[Information provided]

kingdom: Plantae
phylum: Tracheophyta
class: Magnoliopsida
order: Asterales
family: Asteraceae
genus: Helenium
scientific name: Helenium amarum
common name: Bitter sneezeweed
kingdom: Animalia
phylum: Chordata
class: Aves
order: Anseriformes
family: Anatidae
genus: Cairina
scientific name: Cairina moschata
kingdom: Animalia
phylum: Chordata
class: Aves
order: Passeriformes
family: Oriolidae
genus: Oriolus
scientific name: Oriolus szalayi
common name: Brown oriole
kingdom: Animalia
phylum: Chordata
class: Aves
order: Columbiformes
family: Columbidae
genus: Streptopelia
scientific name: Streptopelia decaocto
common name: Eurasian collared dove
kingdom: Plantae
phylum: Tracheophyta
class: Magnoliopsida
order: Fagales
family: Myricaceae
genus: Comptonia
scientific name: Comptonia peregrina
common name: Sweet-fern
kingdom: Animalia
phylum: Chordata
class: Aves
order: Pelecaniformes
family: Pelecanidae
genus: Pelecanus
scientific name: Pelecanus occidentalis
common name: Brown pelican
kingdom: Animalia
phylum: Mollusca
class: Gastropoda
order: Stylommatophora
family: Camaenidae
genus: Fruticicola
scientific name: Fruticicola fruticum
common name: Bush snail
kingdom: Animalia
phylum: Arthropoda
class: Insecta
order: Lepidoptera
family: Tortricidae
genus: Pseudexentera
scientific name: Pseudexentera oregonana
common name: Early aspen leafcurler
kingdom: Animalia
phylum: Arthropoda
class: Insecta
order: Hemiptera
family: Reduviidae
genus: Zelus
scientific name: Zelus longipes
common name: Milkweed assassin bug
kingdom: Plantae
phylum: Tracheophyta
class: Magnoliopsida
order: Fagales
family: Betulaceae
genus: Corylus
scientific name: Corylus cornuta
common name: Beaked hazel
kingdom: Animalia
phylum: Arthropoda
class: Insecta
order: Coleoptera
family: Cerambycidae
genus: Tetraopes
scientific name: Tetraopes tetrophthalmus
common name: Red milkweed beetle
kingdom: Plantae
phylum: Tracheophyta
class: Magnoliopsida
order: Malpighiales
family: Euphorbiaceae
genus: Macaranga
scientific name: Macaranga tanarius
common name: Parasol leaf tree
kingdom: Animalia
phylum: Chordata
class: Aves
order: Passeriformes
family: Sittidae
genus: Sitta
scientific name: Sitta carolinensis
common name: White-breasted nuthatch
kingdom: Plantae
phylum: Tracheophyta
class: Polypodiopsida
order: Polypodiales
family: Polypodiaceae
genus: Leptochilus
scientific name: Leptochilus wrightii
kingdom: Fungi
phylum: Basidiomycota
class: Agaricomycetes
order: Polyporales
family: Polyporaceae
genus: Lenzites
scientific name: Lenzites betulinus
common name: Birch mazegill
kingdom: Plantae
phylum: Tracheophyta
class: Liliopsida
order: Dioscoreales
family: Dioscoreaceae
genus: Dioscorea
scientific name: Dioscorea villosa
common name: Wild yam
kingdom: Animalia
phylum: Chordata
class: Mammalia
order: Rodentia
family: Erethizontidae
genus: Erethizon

[Problem to solve] Write out all of the data above again, line for line, with no changes.

[Task output]
kingdom: Plantae
phylum: Tracheophyta
class: Magnoliopsida
order: Asterales
family: Asteraceae
genus: Helenium
scientific name: Helenium amarum
common name: Bitter sneezeweed
kingdom: Animalia
phylum: Chordata
class: Aves
order: Anseriformes
family: Anatidae
genus: Cairina
scientific name: Cairina moschata
kingdom: Animalia
phylum: Chordata
class: Aves
order: Passeriformes
family: Oriolidae
genus: Oriolus
scientific name: Oriolus szalayi
common name: Brown oriole
kingdom: Animalia
phylum: Chordata
class: Aves
order: Columbiformes
family: Columbidae
genus: Streptopelia
scientific name: Streptopelia decaocto
common name: Eurasian collared dove
kingdom: Plantae
phylum: Tracheophyta
class: Magnoliopsida
order: Fagales
family: Myricaceae
genus: Comptonia
scientific name: Comptonia peregrina
common name: Sweet-fern
kingdom: Animalia
phylum: Chordata
class: Aves
order: Pelecaniformes
family: Pelecanidae
genus: Pelecanus
scientific name: Pelecanus occidentalis
common name: Brown pelican
kingdom: Animalia
phylum: Mollusca
class: Gastropoda
order: Stylommatophora
family: Camaenidae
genus: Fruticicola
scientific name: Fruticicola fruticum
common name: Bush snail
kingdom: Animalia
phylum: Arthropoda
class: Insecta
order: Lepidoptera
family: Tortricidae
genus: Pseudexentera
scientific name: Pseudexentera oregonana
common name: Early aspen leafcurler
kingdom: Animalia
phylum: Arthropoda
class: Insecta
order: Hemiptera
family: Reduviidae
genus: Zelus
scientific name: Zelus longipes
common name: Milkweed assassin bug
kingdom: Plantae
phylum: Tracheophyta
class: Magnoliopsida
order: Fagales
family: Betulaceae
genus: Corylus
scientific name: Corylus cornuta
common name: Beaked hazel
kingdom: Animalia
phylum: Arthropoda
class: Insecta
order: Coleoptera
family: Cerambycidae
genus: Tetraopes
scientific name: Tetraopes tetrophthalmus
common name: Red milkweed beetle
kingdom: Plantae
phylum: Tracheophyta
class: Magnoliopsida
order: Malpighiales
family: Euphorbiaceae
genus: Macaranga
scientific name: Macaranga tanarius
common name: Parasol leaf tree
kingdom: Animalia
phylum: Chordata
class: Aves
order: Passeriformes
family: Sittidae
genus: Sitta
scientific name: Sitta carolinensis
common name: White-breasted nuthatch
kingdom: Plantae
phylum: Tracheophyta
class: Polypodiopsida
order: Polypodiales
family: Polypodiaceae
genus: Leptochilus
scientific name: Leptochilus wrightii
kingdom: Fungi
phylum: Basidiomycota
class: Agaricomycetes
order: Polyporales
family: Polyporaceae
genus: Lenzites
scientific name: Lenzites betulinus
common name: Birch mazegill
kingdom: Plantae
phylum: Tracheophyta
class: Liliopsida
order: Dioscoreales
family: Dioscoreaceae
genus: Dioscorea
scientific name: Dioscorea villosa
common name: Wild yam
kingdom: Animalia
phylum: Chordata
class: Mammalia
order: Rodentia
family: Erethizontidae
genus: Erethizon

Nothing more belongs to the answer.